Arrepio : Este es
un gesto que uno debe hacer una vez al año porque, si no, puede acabar como un
perro esperando a su dueño en la puerta del bar equivocado con las evidentes
consecuencias que eso debe tener para el perro. El gesto, decía, que me voy con
la imagen : coger los zapatos en una mano y echar a andar por la arena.
Esto está bien. Son las siete y
cuarto de la mañana y en este hábitat (el mar a la izquierda y la carretera a
la derecha) hay pocos seres vivos : los que colocan las sillas en los
chiringuitos, los que recogen basura en grandes bolsas negras (haciendo que su
trabajo tenga cierto halo sospechoso, Sopraniano), los que se besan pegados a
un muro, los que conducen esos tractores que remueven la tierra para que
crezcan bien los turistas y, claro, los que andamos por la playa a estas horas
en las que las ondas de la radio llegan rápidas y limpias, como una tabla de
windsurfing con el viento apropiado.
Los de ciudad también dejamos
huellas en la arena. Digo esto para que nadie se preocupe demasiado. Lo malo es
que, aunque voy descalzo, mis huellas tienen forma de suela de zapato. Vaya. Me
siento un poco avergonzado. Aprieto bien el pie derecho y ahí está. Lo mismo
con el izquierdo. Vaya, otra vez. Camino por el borde de la orilla para que el
agua borre las pruebas. Tanto tiempo en la ciudad.

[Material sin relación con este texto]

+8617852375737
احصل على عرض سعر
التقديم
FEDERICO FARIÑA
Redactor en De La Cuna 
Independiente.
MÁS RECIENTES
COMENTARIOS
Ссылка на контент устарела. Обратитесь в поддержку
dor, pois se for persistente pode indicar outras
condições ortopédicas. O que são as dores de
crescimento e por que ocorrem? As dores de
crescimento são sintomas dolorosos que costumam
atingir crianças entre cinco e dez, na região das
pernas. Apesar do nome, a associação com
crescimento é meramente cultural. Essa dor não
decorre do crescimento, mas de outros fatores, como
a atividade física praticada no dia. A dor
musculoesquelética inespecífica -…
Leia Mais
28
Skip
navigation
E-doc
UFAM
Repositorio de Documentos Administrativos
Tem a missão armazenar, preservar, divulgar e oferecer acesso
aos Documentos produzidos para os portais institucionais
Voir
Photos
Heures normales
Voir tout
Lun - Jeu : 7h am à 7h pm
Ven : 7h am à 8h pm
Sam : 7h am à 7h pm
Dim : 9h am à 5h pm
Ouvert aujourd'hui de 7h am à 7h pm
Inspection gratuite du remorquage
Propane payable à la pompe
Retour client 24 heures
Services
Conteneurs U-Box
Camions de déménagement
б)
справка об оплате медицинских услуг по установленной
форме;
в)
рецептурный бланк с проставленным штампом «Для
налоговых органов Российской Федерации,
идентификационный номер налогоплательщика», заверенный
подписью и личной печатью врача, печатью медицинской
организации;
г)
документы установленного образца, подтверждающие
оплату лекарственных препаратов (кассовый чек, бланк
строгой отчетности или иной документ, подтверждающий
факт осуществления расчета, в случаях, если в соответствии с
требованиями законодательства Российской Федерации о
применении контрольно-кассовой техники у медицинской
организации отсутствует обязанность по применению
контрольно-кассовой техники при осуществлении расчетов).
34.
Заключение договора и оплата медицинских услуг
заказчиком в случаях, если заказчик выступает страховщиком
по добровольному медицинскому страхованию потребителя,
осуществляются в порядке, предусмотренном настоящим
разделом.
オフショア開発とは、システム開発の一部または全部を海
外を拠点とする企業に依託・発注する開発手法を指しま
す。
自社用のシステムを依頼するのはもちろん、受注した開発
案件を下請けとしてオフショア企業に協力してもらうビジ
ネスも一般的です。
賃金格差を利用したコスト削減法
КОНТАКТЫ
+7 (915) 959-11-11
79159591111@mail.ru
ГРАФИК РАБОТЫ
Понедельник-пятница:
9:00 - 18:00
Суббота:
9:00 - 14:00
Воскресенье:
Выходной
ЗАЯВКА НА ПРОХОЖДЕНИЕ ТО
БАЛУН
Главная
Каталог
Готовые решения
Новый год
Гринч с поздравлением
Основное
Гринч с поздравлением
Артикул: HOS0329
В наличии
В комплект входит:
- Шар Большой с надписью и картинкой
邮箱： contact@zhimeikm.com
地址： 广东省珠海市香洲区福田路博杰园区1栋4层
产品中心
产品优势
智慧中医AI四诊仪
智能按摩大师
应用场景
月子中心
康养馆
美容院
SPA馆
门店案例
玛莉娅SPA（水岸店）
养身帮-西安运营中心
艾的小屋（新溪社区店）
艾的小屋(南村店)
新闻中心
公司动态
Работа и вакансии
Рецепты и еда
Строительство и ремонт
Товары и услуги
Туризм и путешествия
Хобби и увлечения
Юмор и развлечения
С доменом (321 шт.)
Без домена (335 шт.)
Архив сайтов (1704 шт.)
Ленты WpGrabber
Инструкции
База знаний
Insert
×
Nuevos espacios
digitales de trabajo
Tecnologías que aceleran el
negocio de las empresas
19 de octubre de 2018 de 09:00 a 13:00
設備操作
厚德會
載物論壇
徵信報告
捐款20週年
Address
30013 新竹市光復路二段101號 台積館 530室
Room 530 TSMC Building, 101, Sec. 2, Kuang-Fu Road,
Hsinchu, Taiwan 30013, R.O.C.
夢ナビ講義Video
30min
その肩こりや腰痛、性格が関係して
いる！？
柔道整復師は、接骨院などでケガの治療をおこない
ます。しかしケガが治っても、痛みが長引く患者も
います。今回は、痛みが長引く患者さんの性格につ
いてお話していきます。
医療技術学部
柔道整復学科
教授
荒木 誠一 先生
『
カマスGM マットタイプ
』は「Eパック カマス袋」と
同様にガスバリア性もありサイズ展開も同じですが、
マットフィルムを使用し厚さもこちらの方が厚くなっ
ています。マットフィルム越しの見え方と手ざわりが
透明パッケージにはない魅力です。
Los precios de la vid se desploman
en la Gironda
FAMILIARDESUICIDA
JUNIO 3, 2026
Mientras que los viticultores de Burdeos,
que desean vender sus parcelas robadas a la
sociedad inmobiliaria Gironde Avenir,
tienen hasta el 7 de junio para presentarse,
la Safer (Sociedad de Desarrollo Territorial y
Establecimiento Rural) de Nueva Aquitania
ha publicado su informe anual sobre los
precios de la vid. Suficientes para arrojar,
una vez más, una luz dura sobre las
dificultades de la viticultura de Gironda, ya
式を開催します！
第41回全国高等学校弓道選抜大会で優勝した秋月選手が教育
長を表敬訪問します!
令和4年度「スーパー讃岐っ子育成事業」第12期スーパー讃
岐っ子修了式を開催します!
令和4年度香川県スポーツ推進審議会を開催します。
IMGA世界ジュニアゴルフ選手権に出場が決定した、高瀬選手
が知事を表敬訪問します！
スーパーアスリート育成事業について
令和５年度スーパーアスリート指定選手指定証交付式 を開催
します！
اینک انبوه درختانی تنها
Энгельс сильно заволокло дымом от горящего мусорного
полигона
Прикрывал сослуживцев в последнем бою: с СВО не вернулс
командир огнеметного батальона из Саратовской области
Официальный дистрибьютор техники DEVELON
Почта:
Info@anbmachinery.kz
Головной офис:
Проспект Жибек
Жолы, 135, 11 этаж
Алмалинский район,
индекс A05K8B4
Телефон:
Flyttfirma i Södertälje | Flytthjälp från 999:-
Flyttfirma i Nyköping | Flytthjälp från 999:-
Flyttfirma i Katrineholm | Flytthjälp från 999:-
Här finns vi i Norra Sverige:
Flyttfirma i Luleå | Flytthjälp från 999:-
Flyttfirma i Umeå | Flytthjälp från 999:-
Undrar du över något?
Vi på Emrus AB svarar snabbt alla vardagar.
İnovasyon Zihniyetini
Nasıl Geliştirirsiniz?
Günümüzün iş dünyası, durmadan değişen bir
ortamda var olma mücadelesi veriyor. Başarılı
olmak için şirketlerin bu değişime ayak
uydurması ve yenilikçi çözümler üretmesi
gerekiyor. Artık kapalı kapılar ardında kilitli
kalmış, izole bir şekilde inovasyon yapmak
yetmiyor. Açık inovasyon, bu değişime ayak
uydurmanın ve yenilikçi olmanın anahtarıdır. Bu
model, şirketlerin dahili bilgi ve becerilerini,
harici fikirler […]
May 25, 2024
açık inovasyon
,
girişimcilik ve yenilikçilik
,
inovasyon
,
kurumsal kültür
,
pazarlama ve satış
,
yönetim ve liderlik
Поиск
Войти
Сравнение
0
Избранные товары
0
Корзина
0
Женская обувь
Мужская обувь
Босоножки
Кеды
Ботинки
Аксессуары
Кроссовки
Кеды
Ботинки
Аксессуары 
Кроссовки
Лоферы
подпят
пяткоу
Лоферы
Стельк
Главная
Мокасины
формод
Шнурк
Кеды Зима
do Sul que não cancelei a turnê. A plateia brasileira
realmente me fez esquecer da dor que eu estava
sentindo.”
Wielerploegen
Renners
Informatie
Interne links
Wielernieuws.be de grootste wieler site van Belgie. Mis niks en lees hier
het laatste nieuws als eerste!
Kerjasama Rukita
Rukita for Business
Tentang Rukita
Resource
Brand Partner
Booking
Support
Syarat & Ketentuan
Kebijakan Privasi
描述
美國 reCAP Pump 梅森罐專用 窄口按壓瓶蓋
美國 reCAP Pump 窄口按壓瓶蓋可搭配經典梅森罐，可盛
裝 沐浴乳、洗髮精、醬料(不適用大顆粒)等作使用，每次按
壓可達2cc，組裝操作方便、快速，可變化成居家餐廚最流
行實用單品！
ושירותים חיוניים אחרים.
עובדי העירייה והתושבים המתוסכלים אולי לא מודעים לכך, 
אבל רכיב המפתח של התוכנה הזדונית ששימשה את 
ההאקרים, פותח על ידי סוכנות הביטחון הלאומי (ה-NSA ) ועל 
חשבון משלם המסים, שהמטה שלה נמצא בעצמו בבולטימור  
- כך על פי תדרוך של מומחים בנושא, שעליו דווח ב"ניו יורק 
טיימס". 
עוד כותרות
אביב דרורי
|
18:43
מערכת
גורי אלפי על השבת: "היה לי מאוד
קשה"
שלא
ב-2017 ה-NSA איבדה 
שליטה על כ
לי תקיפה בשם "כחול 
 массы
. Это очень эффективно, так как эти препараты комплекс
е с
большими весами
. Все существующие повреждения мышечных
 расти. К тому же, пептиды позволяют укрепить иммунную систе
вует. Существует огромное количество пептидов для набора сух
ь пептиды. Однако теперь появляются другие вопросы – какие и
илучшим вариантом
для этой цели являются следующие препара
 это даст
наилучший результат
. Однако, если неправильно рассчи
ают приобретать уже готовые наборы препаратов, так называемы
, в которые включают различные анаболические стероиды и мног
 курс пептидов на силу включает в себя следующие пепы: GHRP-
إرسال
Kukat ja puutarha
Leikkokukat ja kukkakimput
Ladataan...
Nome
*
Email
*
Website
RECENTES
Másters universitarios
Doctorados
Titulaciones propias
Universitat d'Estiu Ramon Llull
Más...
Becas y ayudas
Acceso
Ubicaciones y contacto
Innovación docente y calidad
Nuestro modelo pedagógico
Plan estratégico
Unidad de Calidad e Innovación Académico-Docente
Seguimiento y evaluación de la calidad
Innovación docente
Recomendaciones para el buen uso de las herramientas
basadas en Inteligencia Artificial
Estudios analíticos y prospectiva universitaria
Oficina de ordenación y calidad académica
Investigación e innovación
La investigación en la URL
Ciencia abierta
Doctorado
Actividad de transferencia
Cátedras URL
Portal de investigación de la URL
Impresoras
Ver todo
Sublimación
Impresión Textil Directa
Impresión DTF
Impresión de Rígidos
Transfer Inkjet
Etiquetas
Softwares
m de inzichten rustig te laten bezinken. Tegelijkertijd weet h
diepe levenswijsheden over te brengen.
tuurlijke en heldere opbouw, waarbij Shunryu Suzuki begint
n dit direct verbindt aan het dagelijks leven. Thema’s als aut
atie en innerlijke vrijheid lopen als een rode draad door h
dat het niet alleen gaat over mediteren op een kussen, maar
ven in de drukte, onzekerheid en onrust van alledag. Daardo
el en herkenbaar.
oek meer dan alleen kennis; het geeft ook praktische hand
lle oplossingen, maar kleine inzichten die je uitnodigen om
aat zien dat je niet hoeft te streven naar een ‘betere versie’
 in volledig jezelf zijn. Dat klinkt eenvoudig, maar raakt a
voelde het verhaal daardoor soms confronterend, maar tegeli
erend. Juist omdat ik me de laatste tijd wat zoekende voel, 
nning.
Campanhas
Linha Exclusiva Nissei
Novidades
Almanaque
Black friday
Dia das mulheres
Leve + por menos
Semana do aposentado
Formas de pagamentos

La arena está llena de otras
huellas, que ocupan su sitio perfectamente. Las del tractor que recorre la
playa. Las de los deportistas, que corren envueltos en un halo (sí, la repito
otra vez porque la he sacado del banquillo para que corra un poco) de
culpabilidad que parecen querer disolver en su sudor. Las del agua al retirarse
y entretenerse con las piedras y las conchas que yacen sobre la arena. Las de
los cangrejos que, avanzando de lado, se alejan cuando me aproximo. Las de los
soportes en donde encajan los pescadores sus largas cañas (como si quisieran
traerse algo del pasado). Las de las botellas de cerveza. Las de las gaviotas,
leves para unos pájaros que parecen tan grandes y pesados.
Me olvido de mis huellas y me
centro en lo que voy viendo y en la música que escucho, de un programa al azar
de “Peligrosamente juntos”. Juego a creerme que solo hay presente. El cielo se
va aclarando poco a poco, anunciando un amanecer de segunda mano porque este
sol ya lo han manoseado los países del Este hace varias horas. No importa.
Juguemos también a que la tierra se estrena con ese sol que empieza a asomarse
por el horizonte.
En ese momento se termina el
programa y descubro que toda la música que llevo me aburre. Voy descartando
todas las canciones como cromos repetidos y, por eliminación, me quedo con un
álbum de Marisa Montes que no he escuchado desde hace mucho tiempo. ¿Por qué lo
incluí en esta selección?. Ahora lo sé : para este momento. “Arrepio”, de “A
Great noise”, es la canción perfecta para recibir al sol.
Ahí está, iluminando en primer
lugar la espuma de las olas que van a romper.
Así funcionan a veces las cosas. Me
giro para ver mis huellas, que ahora son las de una gaviota. Si quisiera,
podría echar a volar, pero me detiene todo el papeleo que haría falta para
animarme a hacerlo. A pesar de ser ya medio pájaro podrían emplumarme. Meto los
pies en el agua para borrar las pistas y ruego porque mis huellas sean las mías.
Estos deseos tan tontos son
fácilmente atendidos y ahí están mis huellas. Parecen las de un personaje
famoso y no ando desencaminado porque son las mías. Escribo mi nombre y como
tengo tiempo y toda la playa para llenarla de palabras, sigo escribiendo un
texto del que este post es una transcripción.